*** RECORDS SHOWN ***

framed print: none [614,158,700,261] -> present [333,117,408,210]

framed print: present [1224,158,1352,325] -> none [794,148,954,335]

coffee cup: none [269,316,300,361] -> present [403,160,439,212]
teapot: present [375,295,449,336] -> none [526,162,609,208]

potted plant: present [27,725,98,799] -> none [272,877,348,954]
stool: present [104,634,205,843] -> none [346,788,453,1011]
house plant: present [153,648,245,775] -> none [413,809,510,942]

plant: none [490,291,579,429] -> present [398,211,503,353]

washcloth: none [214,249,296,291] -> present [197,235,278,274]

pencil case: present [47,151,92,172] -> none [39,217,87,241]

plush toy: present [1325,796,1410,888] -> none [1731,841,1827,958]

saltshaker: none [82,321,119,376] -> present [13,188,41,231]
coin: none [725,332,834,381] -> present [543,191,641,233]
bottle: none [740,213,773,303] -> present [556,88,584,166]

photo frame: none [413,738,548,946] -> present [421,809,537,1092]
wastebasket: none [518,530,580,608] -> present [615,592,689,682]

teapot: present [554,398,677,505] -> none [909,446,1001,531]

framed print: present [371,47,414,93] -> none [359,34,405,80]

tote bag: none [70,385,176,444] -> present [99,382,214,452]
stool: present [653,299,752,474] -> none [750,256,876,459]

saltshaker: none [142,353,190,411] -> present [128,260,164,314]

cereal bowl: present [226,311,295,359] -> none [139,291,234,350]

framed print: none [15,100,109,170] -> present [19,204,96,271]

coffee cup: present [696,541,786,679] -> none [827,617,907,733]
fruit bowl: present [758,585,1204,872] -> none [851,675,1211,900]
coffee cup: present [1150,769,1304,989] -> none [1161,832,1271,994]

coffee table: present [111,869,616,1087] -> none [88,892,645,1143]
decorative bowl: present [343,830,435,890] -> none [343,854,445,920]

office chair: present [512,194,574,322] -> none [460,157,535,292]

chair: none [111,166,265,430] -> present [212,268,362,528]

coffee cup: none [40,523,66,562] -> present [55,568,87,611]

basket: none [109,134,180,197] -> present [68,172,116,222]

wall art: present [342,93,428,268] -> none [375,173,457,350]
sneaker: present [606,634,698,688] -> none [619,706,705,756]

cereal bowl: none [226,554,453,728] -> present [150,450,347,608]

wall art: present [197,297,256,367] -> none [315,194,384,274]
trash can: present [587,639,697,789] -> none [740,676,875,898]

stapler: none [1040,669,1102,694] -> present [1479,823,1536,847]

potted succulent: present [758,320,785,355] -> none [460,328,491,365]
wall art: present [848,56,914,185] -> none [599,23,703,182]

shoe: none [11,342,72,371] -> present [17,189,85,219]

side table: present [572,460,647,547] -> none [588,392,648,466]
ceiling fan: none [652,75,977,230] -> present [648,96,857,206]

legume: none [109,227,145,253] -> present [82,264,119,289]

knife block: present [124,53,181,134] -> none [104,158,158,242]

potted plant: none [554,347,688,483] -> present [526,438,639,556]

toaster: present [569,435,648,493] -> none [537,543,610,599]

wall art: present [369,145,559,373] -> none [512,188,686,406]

*** End of RECORDS SHOWN ***

◆ PROMPT
Repeat each line above exactly as written.

◆ FINISHED EXERCISE
framed print: none [614,158,700,261] -> present [333,117,408,210]

framed print: present [1224,158,1352,325] -> none [794,148,954,335]

coffee cup: none [269,316,300,361] -> present [403,160,439,212]
teapot: present [375,295,449,336] -> none [526,162,609,208]

potted plant: present [27,725,98,799] -> none [272,877,348,954]
stool: present [104,634,205,843] -> none [346,788,453,1011]
house plant: present [153,648,245,775] -> none [413,809,510,942]

plant: none [490,291,579,429] -> present [398,211,503,353]

washcloth: none [214,249,296,291] -> present [197,235,278,274]

pencil case: present [47,151,92,172] -> none [39,217,87,241]

plush toy: present [1325,796,1410,888] -> none [1731,841,1827,958]

saltshaker: none [82,321,119,376] -> present [13,188,41,231]
coin: none [725,332,834,381] -> present [543,191,641,233]
bottle: none [740,213,773,303] -> present [556,88,584,166]

photo frame: none [413,738,548,946] -> present [421,809,537,1092]
wastebasket: none [518,530,580,608] -> present [615,592,689,682]

teapot: present [554,398,677,505] -> none [909,446,1001,531]

framed print: present [371,47,414,93] -> none [359,34,405,80]

tote bag: none [70,385,176,444] -> present [99,382,214,452]
stool: present [653,299,752,474] -> none [750,256,876,459]

saltshaker: none [142,353,190,411] -> present [128,260,164,314]

cereal bowl: present [226,311,295,359] -> none [139,291,234,350]

framed print: none [15,100,109,170] -> present [19,204,96,271]

coffee cup: present [696,541,786,679] -> none [827,617,907,733]
fruit bowl: present [758,585,1204,872] -> none [851,675,1211,900]
coffee cup: present [1150,769,1304,989] -> none [1161,832,1271,994]

coffee table: present [111,869,616,1087] -> none [88,892,645,1143]
decorative bowl: present [343,830,435,890] -> none [343,854,445,920]

office chair: present [512,194,574,322] -> none [460,157,535,292]

chair: none [111,166,265,430] -> present [212,268,362,528]

coffee cup: none [40,523,66,562] -> present [55,568,87,611]

basket: none [109,134,180,197] -> present [68,172,116,222]

wall art: present [342,93,428,268] -> none [375,173,457,350]
sneaker: present [606,634,698,688] -> none [619,706,705,756]

cereal bowl: none [226,554,453,728] -> present [150,450,347,608]

wall art: present [197,297,256,367] -> none [315,194,384,274]
trash can: present [587,639,697,789] -> none [740,676,875,898]

stapler: none [1040,669,1102,694] -> present [1479,823,1536,847]

potted succulent: present [758,320,785,355] -> none [460,328,491,365]
wall art: present [848,56,914,185] -> none [599,23,703,182]

shoe: none [11,342,72,371] -> present [17,189,85,219]

side table: present [572,460,647,547] -> none [588,392,648,466]
ceiling fan: none [652,75,977,230] -> present [648,96,857,206]

legume: none [109,227,145,253] -> present [82,264,119,289]

knife block: present [124,53,181,134] -> none [104,158,158,242]

potted plant: none [554,347,688,483] -> present [526,438,639,556]

toaster: present [569,435,648,493] -> none [537,543,610,599]

wall art: present [369,145,559,373] -> none [512,188,686,406]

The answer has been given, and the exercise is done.